Preparation, and succession, may therefore never take place. “Lack of education of younger generations by families, as well as a lack of trust and openness, can mean millennials are not prepared to be handed the reins of a family business,” warns James Fleming, chief executive of multi-family office Sandaire. “Failing to prepare the next generation for wealth transfer can cause a family enterprise to lose its next figurehead.”

Values must be shared too, if children are to willingly take over an enterprise. Matthew Fleming — not related to James — head of family governance and succession at family office Stonehage Fleming, says: “No financial legacy, business or otherwise, can survive through the generations without addressing key issues around a family’s culture, values and the purpose of wealth.” Sandaire’s Fleming argues it may be getting harder: “As it’s a well-known fact that millennials are increasingly choosing to invest in impact or sustainable investments, traditional ventures made by family businesses might not align with their modern values.”

All three challenges can be addressed, though — and sooner would seem to be better, judging from the experience of wealth managers. Transparency, particularly in decision-making, is the way to engender trust, says Griffiths-Hamilton. “Providing clarity and transparency about decisions made will go a long way in helping to prepare the upcoming generation of decision makers,” she says. It can go both ways, of course, as Sandaire’s Fleming knows: “Increased transparency means today’s millennials can look into dynastic businesses, deciding whether to agree with their choices of investment.”

Education — from inside and outside the family — best ensures preparedness, says Stonehage’s Fleming: “Advisers can help with governance, engagement and educating the next generation.” Close Brothers reckons this starts with a succession and skills plan: “Identifying the future leadership of the business is not enough; training, mentoring and developing the skillset of the next generation is vital.” In this, real-life experience elsewhere can help.
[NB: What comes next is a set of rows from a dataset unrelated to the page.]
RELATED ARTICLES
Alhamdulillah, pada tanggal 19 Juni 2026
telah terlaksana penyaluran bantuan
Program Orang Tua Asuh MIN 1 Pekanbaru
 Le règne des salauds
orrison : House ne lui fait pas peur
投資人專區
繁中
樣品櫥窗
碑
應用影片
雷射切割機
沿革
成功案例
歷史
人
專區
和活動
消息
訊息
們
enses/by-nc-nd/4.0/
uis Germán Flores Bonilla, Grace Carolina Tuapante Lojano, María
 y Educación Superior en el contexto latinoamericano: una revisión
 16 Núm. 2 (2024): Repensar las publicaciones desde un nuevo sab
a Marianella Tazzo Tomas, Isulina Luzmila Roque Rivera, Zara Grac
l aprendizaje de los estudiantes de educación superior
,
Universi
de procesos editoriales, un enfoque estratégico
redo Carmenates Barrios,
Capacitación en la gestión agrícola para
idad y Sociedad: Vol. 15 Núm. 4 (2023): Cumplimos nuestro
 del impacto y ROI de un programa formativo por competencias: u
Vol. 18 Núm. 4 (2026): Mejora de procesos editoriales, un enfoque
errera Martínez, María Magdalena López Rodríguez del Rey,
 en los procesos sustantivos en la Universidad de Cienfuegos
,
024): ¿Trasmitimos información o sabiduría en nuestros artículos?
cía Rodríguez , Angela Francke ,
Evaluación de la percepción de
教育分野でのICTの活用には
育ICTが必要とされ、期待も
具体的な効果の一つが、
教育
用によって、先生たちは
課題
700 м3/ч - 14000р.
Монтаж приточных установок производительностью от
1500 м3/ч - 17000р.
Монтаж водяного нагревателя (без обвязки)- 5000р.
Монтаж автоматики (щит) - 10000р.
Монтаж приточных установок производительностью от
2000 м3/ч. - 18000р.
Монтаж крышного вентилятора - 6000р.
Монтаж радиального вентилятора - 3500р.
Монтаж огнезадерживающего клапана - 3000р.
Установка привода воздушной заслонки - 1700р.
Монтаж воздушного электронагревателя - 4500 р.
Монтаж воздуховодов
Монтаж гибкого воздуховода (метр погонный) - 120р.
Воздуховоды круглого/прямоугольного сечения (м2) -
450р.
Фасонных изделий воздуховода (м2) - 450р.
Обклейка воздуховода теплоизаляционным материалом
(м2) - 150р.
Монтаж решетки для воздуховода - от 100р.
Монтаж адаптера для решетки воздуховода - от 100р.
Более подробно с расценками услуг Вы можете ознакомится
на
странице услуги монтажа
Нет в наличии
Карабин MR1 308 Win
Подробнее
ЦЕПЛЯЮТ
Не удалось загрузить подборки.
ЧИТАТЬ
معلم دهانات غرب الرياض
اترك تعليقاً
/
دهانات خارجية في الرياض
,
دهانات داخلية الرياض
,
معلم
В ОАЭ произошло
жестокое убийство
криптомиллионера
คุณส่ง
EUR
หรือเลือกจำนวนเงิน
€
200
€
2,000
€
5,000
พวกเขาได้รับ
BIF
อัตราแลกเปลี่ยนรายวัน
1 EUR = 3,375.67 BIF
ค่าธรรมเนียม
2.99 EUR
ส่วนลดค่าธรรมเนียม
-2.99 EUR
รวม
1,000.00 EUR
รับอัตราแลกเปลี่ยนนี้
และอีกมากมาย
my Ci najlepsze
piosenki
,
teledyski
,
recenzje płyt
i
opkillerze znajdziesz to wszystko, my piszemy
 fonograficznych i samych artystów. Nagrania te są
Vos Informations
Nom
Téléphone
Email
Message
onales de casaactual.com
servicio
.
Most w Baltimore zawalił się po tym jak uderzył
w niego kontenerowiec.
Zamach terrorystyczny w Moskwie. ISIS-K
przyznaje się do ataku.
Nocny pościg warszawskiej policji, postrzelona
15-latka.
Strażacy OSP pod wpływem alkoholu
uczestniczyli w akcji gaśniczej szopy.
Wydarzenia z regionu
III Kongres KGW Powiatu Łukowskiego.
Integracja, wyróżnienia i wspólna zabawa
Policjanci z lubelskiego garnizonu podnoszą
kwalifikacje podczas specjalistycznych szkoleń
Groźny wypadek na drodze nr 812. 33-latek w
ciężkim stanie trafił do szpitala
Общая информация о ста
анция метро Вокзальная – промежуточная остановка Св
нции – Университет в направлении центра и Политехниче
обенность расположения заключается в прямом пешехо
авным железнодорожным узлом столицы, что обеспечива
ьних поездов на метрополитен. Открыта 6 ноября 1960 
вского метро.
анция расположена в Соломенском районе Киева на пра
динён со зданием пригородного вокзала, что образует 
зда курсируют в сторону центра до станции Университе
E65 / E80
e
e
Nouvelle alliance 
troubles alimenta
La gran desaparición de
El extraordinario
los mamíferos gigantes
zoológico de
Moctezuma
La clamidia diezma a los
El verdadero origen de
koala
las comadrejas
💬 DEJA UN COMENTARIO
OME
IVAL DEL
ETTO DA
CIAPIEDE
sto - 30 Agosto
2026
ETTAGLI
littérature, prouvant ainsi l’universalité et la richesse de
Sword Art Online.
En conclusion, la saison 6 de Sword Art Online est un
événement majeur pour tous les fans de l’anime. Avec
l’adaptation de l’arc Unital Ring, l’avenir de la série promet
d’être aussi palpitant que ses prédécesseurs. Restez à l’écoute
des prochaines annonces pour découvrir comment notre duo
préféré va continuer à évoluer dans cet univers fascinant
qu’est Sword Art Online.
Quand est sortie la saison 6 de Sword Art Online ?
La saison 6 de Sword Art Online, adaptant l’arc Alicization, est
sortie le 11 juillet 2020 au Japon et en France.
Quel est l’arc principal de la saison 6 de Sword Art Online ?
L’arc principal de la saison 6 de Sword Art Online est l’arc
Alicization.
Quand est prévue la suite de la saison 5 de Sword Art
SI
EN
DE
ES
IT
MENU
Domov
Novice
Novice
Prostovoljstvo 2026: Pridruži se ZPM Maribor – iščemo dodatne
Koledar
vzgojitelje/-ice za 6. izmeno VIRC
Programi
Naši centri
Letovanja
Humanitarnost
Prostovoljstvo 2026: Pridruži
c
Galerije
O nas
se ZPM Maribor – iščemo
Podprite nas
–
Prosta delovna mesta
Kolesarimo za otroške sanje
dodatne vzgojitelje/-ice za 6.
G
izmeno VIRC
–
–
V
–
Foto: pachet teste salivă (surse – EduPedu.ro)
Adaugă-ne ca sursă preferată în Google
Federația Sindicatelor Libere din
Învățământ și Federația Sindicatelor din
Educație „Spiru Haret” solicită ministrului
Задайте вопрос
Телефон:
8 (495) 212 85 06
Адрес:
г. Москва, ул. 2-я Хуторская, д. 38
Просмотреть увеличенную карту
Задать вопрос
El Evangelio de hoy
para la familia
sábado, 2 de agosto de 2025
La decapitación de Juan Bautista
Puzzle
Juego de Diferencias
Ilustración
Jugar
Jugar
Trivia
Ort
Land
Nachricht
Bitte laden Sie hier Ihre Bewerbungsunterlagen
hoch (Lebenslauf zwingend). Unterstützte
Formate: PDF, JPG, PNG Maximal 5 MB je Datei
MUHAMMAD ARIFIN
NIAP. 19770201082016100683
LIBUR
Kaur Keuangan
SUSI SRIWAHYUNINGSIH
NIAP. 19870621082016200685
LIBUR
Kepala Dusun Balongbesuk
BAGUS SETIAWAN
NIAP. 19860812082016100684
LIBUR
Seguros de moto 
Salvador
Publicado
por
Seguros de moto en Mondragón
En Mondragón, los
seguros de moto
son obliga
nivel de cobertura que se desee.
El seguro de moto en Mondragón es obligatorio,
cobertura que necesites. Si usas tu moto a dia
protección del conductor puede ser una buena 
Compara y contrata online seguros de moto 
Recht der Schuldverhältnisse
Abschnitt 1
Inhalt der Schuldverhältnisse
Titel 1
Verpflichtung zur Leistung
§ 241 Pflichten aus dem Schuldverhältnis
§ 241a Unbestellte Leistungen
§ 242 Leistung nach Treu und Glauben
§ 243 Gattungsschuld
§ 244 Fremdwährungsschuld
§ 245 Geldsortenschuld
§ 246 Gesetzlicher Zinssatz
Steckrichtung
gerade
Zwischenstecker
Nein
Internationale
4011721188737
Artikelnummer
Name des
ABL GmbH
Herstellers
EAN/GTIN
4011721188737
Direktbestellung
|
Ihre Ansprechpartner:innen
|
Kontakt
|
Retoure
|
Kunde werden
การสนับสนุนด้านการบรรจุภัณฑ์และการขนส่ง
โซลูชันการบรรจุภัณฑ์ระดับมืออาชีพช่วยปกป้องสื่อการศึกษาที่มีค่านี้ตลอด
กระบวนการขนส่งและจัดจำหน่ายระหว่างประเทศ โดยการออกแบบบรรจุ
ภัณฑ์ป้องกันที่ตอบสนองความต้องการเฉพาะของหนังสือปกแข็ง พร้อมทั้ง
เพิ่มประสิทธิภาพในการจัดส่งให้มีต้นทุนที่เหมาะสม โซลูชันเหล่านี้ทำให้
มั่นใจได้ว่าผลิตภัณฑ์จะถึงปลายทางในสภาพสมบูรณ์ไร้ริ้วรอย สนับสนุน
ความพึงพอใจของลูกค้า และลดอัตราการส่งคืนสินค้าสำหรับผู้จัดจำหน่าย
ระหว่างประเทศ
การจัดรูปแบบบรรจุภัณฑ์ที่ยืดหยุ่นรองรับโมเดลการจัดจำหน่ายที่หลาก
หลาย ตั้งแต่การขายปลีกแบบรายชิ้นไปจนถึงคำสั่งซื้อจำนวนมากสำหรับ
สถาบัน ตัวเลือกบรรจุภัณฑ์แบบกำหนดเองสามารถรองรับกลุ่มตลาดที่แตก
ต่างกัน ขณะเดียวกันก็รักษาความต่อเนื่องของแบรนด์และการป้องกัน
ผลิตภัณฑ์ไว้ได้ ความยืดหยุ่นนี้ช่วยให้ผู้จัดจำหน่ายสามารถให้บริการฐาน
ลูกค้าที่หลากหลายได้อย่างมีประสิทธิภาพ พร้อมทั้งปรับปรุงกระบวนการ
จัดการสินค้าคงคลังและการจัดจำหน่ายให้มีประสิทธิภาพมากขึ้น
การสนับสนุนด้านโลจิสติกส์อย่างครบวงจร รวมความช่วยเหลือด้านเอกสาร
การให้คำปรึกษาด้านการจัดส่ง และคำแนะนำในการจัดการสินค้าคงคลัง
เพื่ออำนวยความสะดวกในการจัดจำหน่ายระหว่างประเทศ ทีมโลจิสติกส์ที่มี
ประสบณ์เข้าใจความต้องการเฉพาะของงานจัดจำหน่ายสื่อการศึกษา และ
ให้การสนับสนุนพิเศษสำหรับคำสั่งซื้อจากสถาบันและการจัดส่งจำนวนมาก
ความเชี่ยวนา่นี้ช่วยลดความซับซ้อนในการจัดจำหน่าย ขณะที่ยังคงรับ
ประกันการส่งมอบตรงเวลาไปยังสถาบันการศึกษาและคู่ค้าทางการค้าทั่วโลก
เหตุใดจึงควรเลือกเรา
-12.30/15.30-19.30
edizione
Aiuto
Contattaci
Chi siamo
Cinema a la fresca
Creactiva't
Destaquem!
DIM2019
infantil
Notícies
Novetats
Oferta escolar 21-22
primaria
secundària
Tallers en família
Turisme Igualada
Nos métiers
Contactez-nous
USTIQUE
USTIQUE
Hamilton-Griffiths points out that wealthy families often send their children to study abroad, which enables them to develop new ideas and bring them back.

Advice and agreements can then ensure a family’s values are upheld by its business, reckons Fleming at Sandaire. “The right adviser will be able to offer personal and unique offerings, as well as clear and independent advice to assist in aligning family values to continue a family enterprise.”

“A family business’s values and management structure can be enshrined formally as it is passed on to the next generation,” says Close Brothers. It can be written into “a family constitution”, suggests the bank. Or, as in Devon for the past 500 years, simply above the shop door.

Matthew is reading . . . 

Research by the Institute for Fiscal Studies that shows UK high earners are now so concentrated in London and south-east England that they “don’t realise quite how much higher their incomes are than average”. So they still think the grass is greener (or the pavements more golden).